On October 10, 2014, The Real Estate Finance Bureau of the New York State Attorney General’s office released a memorandum on a policy change that could potentially preserve thousands of affordable housing units in New York City. Currently, most of the city’s affordable housing units are in mixed-income rental buildings that have an 80/20 split between market rate and affordable housing rentals. The developers of these buildings agreed to keep at least 20% of their rental units as affordable to those making up to 60% of the area median income in exchange for extra floor space, tax exemptions or other subsidies. According to the Attorney General Office memorandum, many of the buildings which participate in such programs are required to maintain their affordable housing units for at least 30 years as well as keep all of the units in the building as rentals.
In today’s real estate market however, many building owners would rather sell their market rate units than keep them as rentals. The New York Times reports that “Figures from the Rent Guidelines Board show that the city lost a total of 1,719 rent-stabilized units last year to either the expiration of benefits or overall conversions of rental buildings to condos and co-ops.” After the required time period, building owners frequently choose to turn the affordable housing units into market rate rentals or market rate condos or co-ops.
The exemption proposed by the Real Estate Finance Bureau would allow the owners of the buildings to sell their market rate units instead of keeping them as rentals, as long as they keep at least 20% of their affordable housing units permanently affordable. With a strong real estate market, it may be more profitable to sell the apartments rather than keep them as market rate rentals.
Although this attempt to preserve affordable housing may fall in line with Mayor DeBlasio’s ten year housing plan, Housing New York, it may not be as effective as the city hopes it to be. For those who do apply, there are large profits to be gained. Because these mixed income buildings may have taken advantage of land rezoning or tax breaks, taking advantage of this exemption provides a financial windfall in addition to the profits they are already making. While this may be an attractive option for some mixed income building owners, many may not apply.
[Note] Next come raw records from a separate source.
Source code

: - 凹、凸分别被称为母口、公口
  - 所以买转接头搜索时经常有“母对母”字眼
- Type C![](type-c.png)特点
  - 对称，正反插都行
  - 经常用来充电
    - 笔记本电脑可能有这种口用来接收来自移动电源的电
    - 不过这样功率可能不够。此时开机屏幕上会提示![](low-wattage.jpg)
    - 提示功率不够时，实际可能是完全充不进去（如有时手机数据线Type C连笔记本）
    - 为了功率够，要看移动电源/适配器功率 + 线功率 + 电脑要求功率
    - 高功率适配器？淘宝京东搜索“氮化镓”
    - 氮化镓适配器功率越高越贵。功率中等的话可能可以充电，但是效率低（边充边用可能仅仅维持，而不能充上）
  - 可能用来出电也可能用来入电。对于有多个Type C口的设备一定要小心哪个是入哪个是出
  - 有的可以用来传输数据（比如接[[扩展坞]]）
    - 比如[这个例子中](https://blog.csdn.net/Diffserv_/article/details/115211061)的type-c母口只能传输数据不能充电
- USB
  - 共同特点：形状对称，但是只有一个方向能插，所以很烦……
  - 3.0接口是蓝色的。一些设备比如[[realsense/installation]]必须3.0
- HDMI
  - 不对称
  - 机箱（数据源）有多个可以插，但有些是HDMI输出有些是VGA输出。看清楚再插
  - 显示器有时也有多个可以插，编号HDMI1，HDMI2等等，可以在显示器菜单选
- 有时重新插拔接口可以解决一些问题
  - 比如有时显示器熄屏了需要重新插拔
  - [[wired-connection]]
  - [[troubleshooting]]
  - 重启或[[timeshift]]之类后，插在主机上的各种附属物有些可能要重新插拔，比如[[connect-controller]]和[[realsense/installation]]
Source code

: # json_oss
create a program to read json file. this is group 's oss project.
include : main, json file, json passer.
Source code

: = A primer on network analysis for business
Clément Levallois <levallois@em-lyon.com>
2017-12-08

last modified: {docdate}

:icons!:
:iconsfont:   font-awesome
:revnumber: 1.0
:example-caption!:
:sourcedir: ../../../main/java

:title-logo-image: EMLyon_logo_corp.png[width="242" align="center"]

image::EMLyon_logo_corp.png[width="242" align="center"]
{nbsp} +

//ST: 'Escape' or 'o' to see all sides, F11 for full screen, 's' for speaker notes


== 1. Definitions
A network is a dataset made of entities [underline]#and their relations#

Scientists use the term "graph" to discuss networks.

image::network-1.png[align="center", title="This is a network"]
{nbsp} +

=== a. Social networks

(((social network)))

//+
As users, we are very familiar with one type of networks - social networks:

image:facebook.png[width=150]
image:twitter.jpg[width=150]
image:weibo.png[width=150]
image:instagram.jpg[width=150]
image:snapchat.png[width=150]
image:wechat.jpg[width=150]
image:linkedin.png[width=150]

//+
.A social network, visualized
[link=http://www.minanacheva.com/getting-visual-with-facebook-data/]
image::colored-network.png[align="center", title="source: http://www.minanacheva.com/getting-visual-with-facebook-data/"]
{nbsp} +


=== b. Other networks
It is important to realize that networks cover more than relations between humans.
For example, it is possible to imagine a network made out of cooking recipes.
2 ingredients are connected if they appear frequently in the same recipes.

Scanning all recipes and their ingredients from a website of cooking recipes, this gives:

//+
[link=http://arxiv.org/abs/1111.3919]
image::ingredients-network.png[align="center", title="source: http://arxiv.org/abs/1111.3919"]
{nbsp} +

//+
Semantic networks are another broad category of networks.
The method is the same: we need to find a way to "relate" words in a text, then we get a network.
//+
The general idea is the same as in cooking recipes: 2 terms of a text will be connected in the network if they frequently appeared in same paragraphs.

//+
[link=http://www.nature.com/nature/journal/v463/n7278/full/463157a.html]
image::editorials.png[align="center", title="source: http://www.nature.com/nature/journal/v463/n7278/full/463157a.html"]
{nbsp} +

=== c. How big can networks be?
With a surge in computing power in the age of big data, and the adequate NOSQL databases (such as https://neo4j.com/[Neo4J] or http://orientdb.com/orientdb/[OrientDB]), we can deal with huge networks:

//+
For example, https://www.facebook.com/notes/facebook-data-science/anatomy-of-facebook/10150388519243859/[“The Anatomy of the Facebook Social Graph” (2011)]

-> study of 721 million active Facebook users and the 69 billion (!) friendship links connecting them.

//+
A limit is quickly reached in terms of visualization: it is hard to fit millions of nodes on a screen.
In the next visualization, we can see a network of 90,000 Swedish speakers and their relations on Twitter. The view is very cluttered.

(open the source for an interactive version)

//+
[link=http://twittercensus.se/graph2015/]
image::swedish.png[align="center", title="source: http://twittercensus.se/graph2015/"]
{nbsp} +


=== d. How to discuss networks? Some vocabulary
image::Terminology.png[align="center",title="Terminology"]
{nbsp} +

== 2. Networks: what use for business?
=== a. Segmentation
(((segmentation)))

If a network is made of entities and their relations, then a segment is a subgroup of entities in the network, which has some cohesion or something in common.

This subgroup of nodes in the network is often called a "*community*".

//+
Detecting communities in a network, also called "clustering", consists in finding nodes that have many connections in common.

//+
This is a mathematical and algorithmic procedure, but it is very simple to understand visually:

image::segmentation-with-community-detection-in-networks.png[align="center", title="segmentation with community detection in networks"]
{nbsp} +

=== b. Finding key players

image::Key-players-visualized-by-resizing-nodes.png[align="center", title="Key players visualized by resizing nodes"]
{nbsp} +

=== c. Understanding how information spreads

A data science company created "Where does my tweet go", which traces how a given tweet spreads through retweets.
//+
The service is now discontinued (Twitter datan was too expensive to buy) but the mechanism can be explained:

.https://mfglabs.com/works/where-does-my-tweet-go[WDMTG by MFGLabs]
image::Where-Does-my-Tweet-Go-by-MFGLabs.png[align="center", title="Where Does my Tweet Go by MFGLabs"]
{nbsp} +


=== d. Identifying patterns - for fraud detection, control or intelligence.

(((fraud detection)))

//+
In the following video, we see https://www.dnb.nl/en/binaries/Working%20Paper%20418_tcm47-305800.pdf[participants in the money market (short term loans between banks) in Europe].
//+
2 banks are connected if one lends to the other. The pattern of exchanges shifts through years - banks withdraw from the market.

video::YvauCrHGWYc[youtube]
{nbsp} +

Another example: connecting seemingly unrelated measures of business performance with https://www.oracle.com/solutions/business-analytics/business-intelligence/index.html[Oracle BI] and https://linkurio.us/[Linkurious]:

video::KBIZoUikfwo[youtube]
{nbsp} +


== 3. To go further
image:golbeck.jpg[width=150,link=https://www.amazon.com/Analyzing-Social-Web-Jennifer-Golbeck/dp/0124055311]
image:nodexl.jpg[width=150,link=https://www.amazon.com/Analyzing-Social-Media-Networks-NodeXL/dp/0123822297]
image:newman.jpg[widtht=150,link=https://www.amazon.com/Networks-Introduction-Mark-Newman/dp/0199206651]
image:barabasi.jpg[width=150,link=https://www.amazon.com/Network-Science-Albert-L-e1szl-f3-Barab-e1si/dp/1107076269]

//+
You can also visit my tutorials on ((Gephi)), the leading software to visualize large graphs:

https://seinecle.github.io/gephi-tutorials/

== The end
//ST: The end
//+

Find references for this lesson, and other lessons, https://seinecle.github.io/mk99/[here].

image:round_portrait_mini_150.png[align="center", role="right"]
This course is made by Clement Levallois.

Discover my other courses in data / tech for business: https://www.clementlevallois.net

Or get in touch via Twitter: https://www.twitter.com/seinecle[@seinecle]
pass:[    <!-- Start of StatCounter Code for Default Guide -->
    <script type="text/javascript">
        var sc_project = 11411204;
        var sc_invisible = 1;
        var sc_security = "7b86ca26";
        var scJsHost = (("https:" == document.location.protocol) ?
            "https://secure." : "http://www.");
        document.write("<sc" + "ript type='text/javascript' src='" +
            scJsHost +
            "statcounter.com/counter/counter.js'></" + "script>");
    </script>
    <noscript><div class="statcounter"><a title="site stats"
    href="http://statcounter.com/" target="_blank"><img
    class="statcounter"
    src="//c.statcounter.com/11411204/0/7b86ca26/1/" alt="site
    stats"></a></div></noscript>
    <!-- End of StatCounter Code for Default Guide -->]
There are many reasons why building owners might not opt into this program. One of them is that their building’s affordable units may be close to the end of the required time period. If a building is only required to keep its affordable housing units for another five years or less, there is no incentive for the owner to apply for this exemption. It would be more profitable to wait for the time to expire and turn the entire building into a condo or co-op. Another reason could be that the current residents of the market rate units would the ones presented with the option of buying their unit. If there isn’t enough interest in buying the apartments, the building owners won’t apply for this exemption. There needs to be another incentive for this program to effectively preserve affordable housing in New York City.